Theophil went again to the theatre the next night, and again the next, which was the last of the company's stay in the town; and the spell of the false Florimel grew so strong upon him that at the close of the final performance he sent up his card to the actress, and presently, as in a dream, found himself stumbling among scenery and dipping under beams on his way to the actress's room.
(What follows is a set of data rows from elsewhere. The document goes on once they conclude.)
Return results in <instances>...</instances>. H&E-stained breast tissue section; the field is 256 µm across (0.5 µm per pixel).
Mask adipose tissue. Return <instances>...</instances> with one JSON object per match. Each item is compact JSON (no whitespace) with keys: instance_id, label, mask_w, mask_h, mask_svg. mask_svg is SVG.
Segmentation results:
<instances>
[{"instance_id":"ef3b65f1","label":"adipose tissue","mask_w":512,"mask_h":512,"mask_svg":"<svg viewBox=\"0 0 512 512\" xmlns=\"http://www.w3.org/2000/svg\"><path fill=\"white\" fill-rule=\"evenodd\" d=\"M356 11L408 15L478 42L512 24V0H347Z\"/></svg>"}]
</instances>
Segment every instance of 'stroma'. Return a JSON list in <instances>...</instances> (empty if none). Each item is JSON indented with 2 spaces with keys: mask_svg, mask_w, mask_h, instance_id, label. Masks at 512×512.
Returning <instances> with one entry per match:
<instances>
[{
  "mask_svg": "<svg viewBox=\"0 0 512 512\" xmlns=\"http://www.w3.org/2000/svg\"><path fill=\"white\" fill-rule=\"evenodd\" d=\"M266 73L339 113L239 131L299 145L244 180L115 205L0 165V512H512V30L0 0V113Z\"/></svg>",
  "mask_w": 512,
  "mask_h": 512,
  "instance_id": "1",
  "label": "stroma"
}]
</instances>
If she were only as like Jenny close to, he felt he must follow her to the end of the world; and indeed the illusion still held as he entered the little mirrored room, smelling of powder and littered with laces and silks,--fancy little Jenny here among the grease-paints and the bouquets! It was only with the lack of recognition in the polite welcome the actress gave him that the illusion began to waver, or was it only that Jenny had forgotten him?
So possessed had he been with the hallucination, that he had not thought what excuse he would have to make to the actress for his visit, and it was with an embarrassing shock that the necessity of speech came to him, when he had stumbled through some mechanical words of salutation.

She looked at him with a little air of bewilderment, and motioned to her attendant to leave them alone.

As the door closed, Theophil had determined to tell her the simple truth.
"I have to ask your pardon," he began, "for a very strange intrusion.
The reason of it is simply this.

You are so like someone I love who is dead that I felt I could not rest till I had spoken to you.